The 2019 Stars Burst Over Carlisle fireworks show sparked discussion at the recent Carlisle Borough Council budget meetings.
At issue was the extent to which the borough would support the annual show, held near the Fourth of July at the same time as the annual Summerfair event.
Last year, the Downtown Carlisle Association was designated to assist the borough with the fireworks. The borough included $10,000 in its outside agencies budget that was given to the DCA for the fireworks, Assistant Borough Manager Susan Armstrong said.
The money was taken from the borough’s parking fund.
This year’s budget built in $25,000 for the fireworks, but that amount is adjusted according to what is brought in through fundraising. If, for example, $15,000 is raised, that is what is spent, Armstrong said.
Councilwoman Robin Guido said she understands the argument that the fireworks are for the good of the community, but she’s opposed to borough funds, whether from parking fees or taxpayers, going toward the display.
“It wasn’t a borough expenditure. I don’t think it was never intended to be a borough expenditure,” she said.
The fireworks display enjoyed financial stability for about 40 years thanks to Cumberland Valley Savings and Loan and its successors through acquisitions and mergers before ending its sponsorship in 1994.
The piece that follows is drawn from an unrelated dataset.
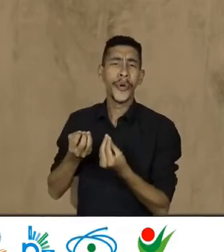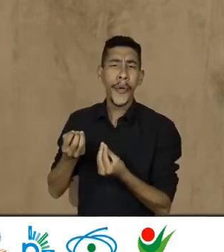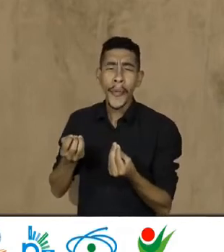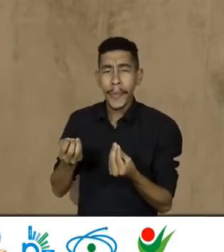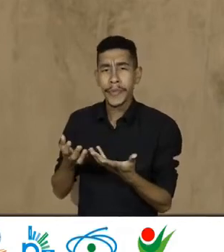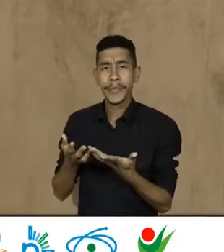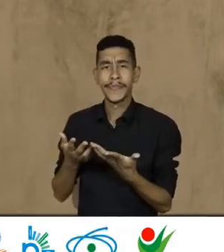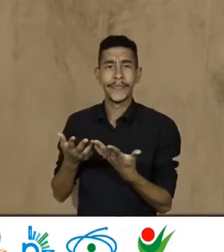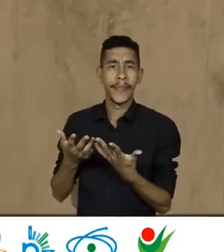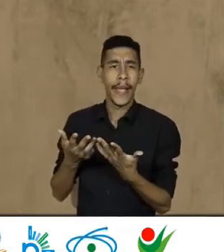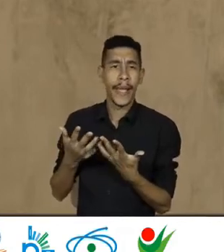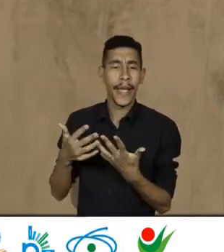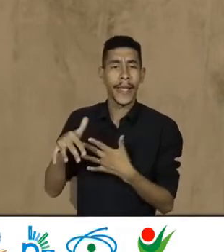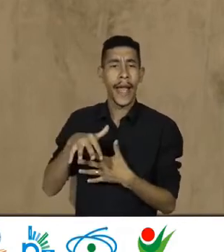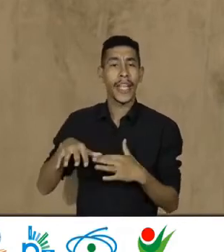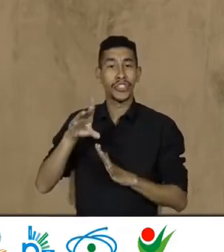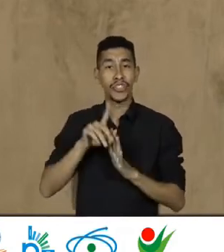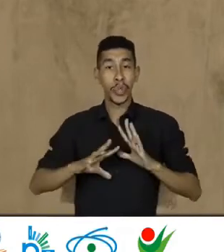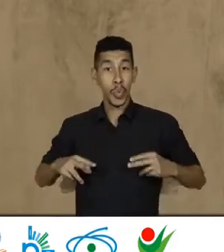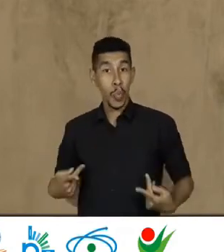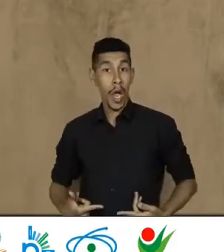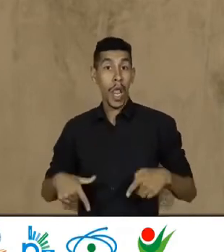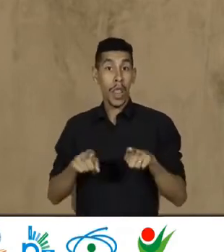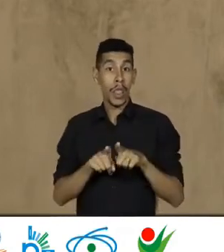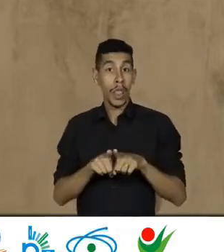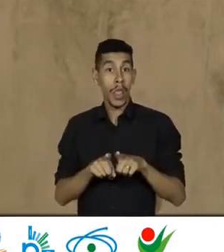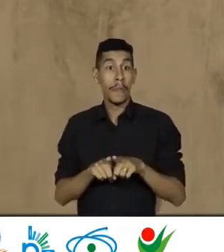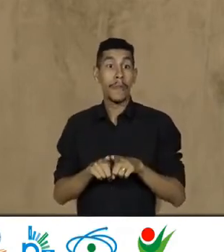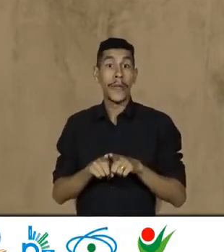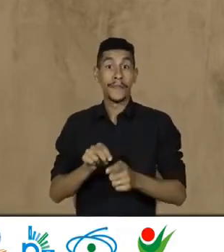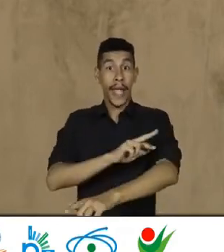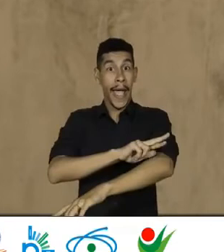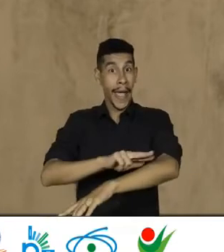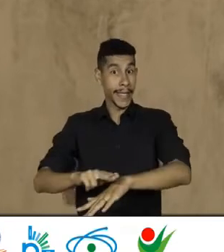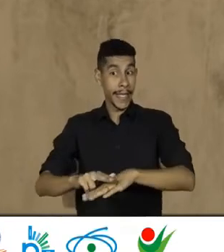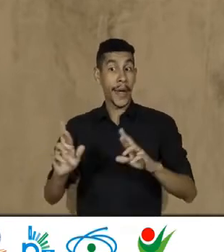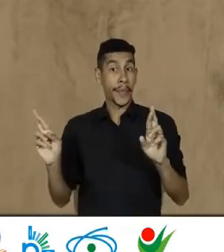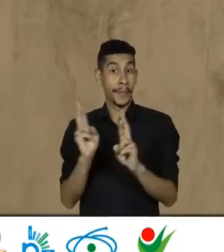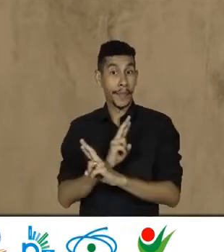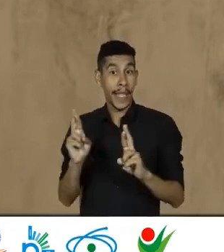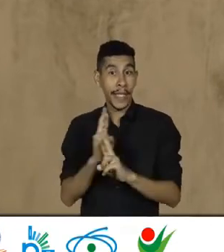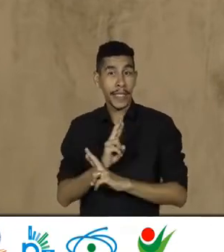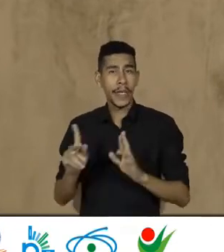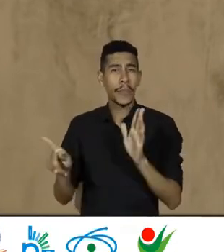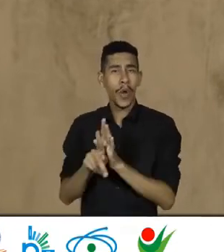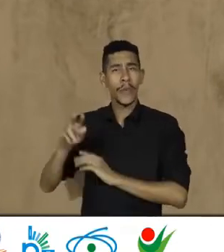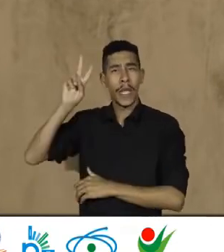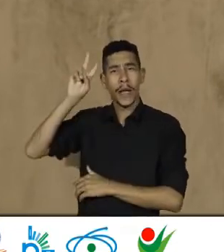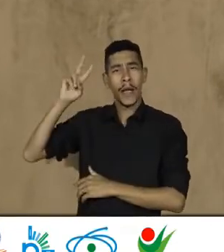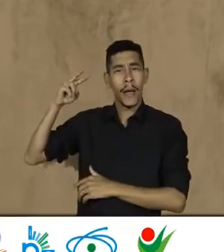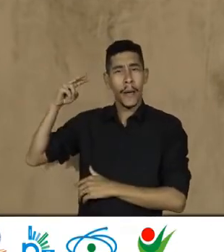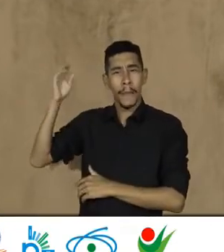pode tratar Na questão De direitos humanos As questões Raciais Na relação Um pouco Da história Do Brasil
That's when the mayor of Carlisle - first Kirk Wilson, then William "Doc" Kronenberg and now Tim Scott - took up the fundraising mantle for the show.
The Fraternal Order of Eagles stepped up in 1995 to sponsor the event through the 2000 display. VFW Post 477 co-sponsored the event later in the decade.
The 2001 display found sponsors, but over the next few years, a shortfall would be announced in early June followed by a flurry of donations. In late 2005, a group of residents, the Carlisle Fireworks Committee, hosted fundraisers and secured sponsors for the July 1, 2006, display.
“In a perfect world, I do not have to go out and fundraise for any of this,” Scott said.
Scott said it’s a challenge every year to raise the money, which is why he turned to the council to ask for the $10,000 parking fund money to help as seed money.
“In the past, it’s always been a struggle to get there, but we always did,” he said.
Sponsors for last year’s Stars Burst Over Carlisle fireworks show are: the Borough of Carlisle, UPMC Pinnacle Carlisle, Eckert Seamans, The Sentinel, Carlisle Eagles Post 1299, Tree of Life Church, CAM-TEK Systems and the Downtown Carlisle Association.
North Middleton Township has donated to the show for the past two years, but neighboring South Middleton and Middlesex townships have not.
“I’d be more OK with continuing the way we were if we got some additional funding or help from the neighboring municipalities,” Guido said.
Though the allocation for the fireworks remains in the budget, Guido said the borough needs to set a timeline and benchmarks for dealing with the issue so that the council is not discussing the same issue during next year’s budget talks.
During the discussion, Scott also expressed his displeasure with last year’s show, and said the borough is working with a new vendor for the 2019 edition.
“They’re telling us that we can expect good things for a reasonable amount of money,” he said.